With screening risks high and rate of return low in most cases, prostate cancer can often go untreated without causing significant issues. Doctors instead suggest active surveillance to monitor the overall growth of the cancer without interfering unless necessary. Because most cases of prostate cancer occur in older men, treatment can do more harm than good. As long as the prostate cancer is confined to the prostate, it may not require treatment. Consequently, without treatment, the prostate cancer may spread into later stages of cancer, which greatly decreases the chances of curing the cancer.
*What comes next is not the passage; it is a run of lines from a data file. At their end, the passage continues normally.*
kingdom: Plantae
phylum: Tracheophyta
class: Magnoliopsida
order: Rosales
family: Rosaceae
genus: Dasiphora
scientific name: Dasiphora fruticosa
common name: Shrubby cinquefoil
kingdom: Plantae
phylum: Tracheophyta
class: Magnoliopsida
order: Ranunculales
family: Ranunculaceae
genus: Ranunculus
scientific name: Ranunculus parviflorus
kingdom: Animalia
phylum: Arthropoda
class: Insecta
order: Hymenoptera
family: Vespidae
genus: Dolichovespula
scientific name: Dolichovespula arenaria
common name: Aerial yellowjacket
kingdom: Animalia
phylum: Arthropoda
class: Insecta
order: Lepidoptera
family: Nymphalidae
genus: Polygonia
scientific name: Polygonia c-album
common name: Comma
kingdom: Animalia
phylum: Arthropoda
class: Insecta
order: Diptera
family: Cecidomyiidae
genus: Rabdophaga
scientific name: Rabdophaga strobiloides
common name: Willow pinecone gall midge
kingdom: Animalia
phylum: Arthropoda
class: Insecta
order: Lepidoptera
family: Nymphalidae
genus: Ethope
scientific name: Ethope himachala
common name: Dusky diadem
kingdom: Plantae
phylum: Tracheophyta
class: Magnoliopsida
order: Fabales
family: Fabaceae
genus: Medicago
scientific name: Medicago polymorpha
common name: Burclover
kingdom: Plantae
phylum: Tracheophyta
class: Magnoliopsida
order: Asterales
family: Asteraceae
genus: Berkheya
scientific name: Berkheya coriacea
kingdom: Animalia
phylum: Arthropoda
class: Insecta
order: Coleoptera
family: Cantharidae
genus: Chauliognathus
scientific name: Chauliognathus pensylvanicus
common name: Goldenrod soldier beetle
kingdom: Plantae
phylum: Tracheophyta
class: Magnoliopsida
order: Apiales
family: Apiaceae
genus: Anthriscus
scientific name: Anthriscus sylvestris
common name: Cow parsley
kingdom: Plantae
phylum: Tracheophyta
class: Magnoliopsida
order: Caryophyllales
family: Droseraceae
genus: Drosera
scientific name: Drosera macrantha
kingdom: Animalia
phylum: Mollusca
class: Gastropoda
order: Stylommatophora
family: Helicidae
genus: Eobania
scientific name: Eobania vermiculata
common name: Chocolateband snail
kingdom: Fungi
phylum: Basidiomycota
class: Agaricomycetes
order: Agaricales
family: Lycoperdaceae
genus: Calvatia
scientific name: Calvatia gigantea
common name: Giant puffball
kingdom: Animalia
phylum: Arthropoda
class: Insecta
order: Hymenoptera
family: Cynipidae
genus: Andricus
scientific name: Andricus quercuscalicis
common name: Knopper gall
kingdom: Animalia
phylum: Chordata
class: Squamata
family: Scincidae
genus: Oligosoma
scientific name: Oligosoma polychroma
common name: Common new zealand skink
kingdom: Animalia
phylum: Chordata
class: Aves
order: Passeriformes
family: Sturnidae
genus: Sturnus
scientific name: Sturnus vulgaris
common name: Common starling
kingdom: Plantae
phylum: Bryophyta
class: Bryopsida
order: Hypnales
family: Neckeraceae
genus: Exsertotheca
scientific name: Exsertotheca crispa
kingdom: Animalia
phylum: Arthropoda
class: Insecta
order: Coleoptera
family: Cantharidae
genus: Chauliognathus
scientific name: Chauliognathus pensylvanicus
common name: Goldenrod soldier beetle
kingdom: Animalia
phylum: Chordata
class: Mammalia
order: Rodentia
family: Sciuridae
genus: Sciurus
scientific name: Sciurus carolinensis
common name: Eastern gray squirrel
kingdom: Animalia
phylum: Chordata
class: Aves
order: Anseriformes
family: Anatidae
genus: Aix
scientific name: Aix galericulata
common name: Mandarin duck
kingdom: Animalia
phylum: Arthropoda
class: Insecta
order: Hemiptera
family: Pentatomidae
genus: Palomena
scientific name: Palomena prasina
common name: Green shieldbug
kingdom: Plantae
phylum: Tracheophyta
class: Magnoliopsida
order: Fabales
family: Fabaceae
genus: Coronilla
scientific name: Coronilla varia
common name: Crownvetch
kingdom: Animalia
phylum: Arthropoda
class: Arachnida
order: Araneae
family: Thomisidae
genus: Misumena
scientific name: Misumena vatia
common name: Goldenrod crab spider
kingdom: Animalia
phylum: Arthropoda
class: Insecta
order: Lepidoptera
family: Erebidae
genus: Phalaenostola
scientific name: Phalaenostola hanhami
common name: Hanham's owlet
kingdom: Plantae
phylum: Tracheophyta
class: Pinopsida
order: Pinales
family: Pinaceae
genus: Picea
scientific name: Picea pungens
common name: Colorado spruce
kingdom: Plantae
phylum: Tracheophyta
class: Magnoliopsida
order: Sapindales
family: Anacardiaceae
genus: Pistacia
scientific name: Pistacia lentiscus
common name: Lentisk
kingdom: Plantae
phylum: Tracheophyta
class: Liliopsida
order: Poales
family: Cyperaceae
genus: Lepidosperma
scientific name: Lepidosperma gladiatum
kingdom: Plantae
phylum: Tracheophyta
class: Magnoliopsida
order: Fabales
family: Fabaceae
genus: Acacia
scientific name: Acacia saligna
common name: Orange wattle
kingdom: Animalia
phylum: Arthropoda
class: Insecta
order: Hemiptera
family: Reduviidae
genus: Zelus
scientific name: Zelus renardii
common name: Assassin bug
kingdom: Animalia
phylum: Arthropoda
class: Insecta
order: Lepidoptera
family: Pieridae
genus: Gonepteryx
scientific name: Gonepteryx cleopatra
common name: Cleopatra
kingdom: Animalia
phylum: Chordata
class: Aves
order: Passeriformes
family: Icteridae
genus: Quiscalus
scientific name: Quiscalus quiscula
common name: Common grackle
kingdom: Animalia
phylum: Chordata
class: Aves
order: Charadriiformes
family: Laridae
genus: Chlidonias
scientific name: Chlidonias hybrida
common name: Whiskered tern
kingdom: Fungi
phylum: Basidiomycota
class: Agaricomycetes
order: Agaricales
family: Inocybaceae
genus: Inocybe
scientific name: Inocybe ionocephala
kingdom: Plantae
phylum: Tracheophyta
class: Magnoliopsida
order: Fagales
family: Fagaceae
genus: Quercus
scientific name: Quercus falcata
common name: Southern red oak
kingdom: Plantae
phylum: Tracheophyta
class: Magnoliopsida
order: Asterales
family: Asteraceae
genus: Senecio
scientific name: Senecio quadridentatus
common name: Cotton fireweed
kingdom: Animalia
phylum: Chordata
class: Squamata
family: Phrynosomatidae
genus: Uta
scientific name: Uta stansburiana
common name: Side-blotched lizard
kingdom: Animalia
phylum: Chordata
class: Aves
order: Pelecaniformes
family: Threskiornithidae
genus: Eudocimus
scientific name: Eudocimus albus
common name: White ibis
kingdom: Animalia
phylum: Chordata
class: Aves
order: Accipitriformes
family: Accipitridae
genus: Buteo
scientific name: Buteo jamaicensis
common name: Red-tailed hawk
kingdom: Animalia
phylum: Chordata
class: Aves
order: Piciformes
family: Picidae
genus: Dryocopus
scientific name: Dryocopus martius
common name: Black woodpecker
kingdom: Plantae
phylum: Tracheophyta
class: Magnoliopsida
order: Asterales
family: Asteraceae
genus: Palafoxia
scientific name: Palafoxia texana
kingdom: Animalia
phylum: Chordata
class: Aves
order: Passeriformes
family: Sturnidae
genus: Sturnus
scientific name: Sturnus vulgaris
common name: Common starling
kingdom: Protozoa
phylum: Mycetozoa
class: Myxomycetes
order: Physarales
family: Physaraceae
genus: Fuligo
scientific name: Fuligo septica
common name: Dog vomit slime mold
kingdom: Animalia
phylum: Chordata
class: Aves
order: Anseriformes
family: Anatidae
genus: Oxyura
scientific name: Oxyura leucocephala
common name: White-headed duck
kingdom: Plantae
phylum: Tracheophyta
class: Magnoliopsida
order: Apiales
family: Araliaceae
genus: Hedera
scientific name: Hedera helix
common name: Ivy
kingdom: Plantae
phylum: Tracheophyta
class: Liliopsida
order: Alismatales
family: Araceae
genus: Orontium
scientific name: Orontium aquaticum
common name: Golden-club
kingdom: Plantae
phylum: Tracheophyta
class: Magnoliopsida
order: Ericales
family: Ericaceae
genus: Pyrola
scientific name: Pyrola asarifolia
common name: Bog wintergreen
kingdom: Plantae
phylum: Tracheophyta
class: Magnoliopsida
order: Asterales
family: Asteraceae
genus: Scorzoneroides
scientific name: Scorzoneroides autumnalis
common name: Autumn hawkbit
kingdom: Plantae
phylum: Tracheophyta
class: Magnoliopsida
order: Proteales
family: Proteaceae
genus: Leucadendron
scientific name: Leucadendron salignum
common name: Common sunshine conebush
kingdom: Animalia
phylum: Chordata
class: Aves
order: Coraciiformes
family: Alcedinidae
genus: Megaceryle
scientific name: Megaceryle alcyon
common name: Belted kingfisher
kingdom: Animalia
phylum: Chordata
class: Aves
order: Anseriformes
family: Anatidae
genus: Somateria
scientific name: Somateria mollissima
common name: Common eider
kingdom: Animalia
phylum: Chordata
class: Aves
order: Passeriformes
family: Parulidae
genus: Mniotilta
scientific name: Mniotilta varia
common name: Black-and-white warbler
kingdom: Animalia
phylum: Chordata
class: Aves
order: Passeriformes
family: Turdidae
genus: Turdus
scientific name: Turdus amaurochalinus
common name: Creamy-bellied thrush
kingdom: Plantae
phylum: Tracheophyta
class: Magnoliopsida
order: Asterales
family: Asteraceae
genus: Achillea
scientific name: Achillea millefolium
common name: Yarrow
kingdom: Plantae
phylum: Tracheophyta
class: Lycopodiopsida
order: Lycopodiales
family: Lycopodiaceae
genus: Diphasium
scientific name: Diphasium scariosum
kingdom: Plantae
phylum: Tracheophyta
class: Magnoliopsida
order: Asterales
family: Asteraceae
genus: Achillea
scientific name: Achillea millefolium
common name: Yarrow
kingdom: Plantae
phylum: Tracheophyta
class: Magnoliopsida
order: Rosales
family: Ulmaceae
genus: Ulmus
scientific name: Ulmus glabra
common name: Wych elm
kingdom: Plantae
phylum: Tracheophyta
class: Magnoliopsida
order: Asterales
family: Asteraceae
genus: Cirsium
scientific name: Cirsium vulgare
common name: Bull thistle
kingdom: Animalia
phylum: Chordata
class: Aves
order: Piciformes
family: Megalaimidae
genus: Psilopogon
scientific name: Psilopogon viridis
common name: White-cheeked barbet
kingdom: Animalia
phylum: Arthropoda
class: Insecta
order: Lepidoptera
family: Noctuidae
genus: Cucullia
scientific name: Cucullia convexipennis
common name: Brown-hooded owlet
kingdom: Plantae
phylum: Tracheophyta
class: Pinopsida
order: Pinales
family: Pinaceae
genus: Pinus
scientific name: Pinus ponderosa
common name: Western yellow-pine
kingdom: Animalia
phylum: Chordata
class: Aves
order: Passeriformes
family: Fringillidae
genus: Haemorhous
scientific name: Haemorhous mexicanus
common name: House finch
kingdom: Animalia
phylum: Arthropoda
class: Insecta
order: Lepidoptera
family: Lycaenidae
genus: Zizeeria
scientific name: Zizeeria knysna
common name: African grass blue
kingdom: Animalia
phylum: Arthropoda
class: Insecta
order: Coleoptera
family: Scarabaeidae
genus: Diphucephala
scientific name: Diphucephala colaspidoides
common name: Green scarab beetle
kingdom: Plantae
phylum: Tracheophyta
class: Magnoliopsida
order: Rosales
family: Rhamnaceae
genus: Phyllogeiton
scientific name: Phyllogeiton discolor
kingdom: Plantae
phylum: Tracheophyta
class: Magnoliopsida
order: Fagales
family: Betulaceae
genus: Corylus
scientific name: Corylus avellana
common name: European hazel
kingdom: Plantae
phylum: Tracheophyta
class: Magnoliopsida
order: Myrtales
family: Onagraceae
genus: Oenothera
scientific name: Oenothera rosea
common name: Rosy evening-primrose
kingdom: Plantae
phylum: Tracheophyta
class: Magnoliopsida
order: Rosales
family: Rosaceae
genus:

As one of the top three most common cancers in the United States, prostate cancer is at the forefront of many research companies in an attempt to expand data on how the disease occurs and what can be done to minimize risk and maximize treatment benefits. Doctors and researchers continue clinical research to determine the best ways to treat prostate cancer without negative consequences. With no one-size-fits-all treatment option, men diagnosed with prostate cancer should work closely with their doctors to define what treatment options, if any, are the best for their case. Although prostate cancer is frequent and treatment varies, the outlook of prostate cancer patients is positive with recent research data of prostate cancer from 2005 to 2011 showing a 98.9 percent survival rate for all prostate cancer patients, regardless of stage and age.